--- BEGIN Document passage ---

The `output_format` argument enumerates seven legal values documented in the docstrings of `extract` and `bare_extraction`: `"txt"`, `"markdown"`, `"csv"`, `"json"`, `"html"`, `"xml"`, and `"xmltei"`. Format-specific behavior is split across modules: the generic serializers live in [trafilatura/xml.py](https://github.com/adbar/trafilatura/blob/main/trafilatura/xml.py), while `xmltei` additionally validates against the DTD at [trafilatura/data/tei_corpus.dtd](https://github.com/adbar/trafilatura/blob/main/trafilatura/data/tei_corpus.dtd) when the `tei_validation` flag is on. The XML TEI option requires `lxml` for schema validation, whereas plain `xml` and `txt` work with minimal dependencies.

Formatting hints are toggled independently: `include_formatting` is "only valuable if `output_format` is set to XML" per the docstring in [trafilatura/core.py](https://github.com/adbar/trafilatura/blob/main/trafilatura/core.py), and `include_links` / `include_images` are tagged experimental. Tables are on by default (`include_tables=True`) but can be disabled; images and formatting follow the same opt-in pattern.

--- END Document passage ---
--- BEGIN Record excerpts ---

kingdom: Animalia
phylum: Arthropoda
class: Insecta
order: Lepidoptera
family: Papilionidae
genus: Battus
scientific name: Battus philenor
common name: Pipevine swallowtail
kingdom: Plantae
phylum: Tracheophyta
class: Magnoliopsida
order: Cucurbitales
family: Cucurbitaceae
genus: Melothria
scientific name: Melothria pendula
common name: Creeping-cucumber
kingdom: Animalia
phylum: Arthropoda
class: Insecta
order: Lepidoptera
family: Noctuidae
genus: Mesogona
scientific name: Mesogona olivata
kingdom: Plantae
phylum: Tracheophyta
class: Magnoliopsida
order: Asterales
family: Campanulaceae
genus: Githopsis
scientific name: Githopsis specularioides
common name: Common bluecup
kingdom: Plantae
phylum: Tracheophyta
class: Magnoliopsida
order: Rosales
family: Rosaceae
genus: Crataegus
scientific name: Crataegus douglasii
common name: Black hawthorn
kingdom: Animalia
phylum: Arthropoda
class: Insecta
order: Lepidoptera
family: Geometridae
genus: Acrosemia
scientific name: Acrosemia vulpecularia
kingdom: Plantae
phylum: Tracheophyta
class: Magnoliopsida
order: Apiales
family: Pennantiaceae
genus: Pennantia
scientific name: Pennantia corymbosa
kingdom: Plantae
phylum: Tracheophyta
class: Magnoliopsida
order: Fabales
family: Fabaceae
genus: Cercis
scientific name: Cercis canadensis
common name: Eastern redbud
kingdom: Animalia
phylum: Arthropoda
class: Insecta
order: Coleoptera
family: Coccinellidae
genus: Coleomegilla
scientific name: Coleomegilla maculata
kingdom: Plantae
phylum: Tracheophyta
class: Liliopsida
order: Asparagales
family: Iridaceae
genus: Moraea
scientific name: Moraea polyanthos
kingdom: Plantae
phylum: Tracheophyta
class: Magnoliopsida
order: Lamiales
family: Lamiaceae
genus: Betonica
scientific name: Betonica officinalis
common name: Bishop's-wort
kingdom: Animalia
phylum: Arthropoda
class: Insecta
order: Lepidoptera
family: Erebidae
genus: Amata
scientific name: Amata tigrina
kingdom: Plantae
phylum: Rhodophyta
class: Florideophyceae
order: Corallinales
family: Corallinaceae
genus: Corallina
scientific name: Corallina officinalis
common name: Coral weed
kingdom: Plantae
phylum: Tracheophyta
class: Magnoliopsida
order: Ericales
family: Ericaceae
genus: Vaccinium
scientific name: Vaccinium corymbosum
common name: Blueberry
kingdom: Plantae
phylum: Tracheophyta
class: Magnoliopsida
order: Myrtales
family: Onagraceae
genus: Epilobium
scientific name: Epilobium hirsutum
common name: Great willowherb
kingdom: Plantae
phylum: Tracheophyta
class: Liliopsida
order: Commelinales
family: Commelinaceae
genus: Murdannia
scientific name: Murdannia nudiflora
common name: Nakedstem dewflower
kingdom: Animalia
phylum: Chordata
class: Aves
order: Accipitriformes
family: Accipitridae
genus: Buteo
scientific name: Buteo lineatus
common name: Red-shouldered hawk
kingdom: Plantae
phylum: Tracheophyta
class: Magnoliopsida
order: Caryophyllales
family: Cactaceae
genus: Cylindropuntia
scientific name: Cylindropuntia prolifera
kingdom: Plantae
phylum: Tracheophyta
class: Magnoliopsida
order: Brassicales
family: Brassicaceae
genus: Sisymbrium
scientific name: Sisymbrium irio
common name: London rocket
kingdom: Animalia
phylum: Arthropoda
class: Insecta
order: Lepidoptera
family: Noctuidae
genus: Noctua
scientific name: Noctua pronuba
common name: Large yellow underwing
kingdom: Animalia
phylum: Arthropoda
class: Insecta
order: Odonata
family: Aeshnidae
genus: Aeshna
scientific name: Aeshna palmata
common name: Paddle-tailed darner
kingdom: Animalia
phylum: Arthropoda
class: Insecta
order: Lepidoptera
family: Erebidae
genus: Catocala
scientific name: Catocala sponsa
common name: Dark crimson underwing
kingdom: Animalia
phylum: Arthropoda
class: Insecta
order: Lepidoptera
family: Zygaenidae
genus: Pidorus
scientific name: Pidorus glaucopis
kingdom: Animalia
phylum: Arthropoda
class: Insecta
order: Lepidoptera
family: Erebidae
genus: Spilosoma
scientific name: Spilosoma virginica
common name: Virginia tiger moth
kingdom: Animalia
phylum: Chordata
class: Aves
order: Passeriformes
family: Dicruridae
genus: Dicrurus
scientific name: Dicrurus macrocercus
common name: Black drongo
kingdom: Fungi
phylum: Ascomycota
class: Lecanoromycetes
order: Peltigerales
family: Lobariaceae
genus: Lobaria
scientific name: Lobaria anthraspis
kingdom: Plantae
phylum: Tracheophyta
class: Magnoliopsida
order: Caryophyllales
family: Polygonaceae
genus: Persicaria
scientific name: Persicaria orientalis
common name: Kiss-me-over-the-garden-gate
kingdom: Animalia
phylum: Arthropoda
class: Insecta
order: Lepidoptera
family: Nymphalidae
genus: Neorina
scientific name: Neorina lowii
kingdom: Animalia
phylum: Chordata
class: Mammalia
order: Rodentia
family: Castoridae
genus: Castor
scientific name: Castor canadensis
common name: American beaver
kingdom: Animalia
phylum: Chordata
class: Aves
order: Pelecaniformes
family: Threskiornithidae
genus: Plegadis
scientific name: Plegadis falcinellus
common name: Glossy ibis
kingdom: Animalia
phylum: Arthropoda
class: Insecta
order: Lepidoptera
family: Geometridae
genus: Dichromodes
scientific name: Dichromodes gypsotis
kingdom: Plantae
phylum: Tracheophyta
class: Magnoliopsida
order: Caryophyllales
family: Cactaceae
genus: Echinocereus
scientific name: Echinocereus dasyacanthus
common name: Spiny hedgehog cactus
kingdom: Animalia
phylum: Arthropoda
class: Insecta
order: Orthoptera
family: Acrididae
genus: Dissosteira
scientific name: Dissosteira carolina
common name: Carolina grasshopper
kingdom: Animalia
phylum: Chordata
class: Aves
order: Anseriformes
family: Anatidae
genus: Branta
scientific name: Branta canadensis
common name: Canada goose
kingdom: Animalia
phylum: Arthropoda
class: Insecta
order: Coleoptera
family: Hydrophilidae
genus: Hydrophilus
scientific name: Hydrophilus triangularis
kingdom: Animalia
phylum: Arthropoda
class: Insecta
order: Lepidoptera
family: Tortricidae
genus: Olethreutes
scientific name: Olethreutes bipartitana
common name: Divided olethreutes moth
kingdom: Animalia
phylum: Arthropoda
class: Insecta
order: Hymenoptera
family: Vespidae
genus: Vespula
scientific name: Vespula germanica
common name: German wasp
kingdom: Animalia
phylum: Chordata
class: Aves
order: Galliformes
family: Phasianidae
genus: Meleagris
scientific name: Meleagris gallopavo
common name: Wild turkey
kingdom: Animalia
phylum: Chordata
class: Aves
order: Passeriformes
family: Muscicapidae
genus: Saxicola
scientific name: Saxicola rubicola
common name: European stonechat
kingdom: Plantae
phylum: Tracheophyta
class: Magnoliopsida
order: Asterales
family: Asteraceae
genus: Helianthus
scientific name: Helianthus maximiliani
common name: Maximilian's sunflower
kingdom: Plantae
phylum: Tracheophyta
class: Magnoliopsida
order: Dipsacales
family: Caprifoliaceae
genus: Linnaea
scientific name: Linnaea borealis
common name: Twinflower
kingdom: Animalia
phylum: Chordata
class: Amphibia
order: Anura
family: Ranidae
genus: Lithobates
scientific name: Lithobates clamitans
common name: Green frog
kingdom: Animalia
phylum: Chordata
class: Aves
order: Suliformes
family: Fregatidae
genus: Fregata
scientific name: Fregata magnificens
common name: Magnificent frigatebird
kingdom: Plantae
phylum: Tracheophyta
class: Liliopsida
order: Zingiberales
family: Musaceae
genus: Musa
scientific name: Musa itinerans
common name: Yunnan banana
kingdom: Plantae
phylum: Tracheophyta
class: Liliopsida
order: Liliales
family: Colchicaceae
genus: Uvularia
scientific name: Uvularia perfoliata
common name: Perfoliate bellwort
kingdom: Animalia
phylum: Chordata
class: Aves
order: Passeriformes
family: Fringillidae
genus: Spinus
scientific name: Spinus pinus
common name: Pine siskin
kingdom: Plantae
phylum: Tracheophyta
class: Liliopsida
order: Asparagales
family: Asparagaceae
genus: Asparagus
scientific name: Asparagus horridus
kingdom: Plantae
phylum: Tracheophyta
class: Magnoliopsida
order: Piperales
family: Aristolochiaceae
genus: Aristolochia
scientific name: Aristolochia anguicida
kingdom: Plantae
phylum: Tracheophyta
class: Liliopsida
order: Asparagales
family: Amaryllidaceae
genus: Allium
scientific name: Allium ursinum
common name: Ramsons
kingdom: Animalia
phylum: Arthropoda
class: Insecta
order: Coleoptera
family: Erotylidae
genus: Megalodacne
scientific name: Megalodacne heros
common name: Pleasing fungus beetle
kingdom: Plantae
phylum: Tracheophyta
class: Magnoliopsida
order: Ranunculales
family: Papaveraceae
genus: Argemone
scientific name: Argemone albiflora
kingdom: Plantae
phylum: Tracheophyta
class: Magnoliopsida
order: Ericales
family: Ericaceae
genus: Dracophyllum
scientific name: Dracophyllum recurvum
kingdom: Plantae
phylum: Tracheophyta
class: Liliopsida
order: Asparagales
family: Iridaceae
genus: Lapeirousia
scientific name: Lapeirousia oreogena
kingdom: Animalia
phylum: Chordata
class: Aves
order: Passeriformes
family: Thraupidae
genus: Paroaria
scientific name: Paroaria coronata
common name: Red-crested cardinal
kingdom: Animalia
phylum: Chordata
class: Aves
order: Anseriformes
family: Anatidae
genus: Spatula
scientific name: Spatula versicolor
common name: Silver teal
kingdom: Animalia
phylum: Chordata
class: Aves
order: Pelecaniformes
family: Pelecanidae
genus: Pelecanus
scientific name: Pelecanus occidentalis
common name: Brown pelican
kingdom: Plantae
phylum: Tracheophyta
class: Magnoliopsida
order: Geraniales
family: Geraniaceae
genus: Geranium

--- END Record excerpts ---

What to do –
**a)** List every legal value of the `output_format` argument named in the passage on trafilatura's output options.
**b)** Write the next part of the passage on trafilatura's output options, starting after its last sentence.
The rows are material apart from the passage on trafilatura's output options.

Solved problems –
**a)**
- txt
- markdown
- csv
- json
- html
- xml
- xmltei

**b)**
## Known Issues and Community Concerns

### Dependency Compatibility

The most upvoted community thread, issue #532, reports that LXML 5.2.0 removed `lxml.html.clean`, breaking imports with `ImportError: lxml.html.clean module is now a separate project lxml_html_clean`. According to [HISTORY.md](https://github.com/adbar/trafilatura/blob/main/HISTORY.md), the LXML v5+ transition was addressed in **1.7.0** ("support for LXML v5+"), and the legacy `lxml.html.Cleaner` was fully removed in **1.8.0**. The **2.1.0** release continues the cleanup with "Dependencies updated, lxml in particular (with minimal changes in the code)".

Users on older LXML pins should install `lxml_html_clean` separately or upgrade Trafilatura past 1.7.0. Issue #846 further flags a CVE in `lxml` prior to v6.1.0, which is mitigated by upgrading Trafilatura to a release that bumps the dependency floor.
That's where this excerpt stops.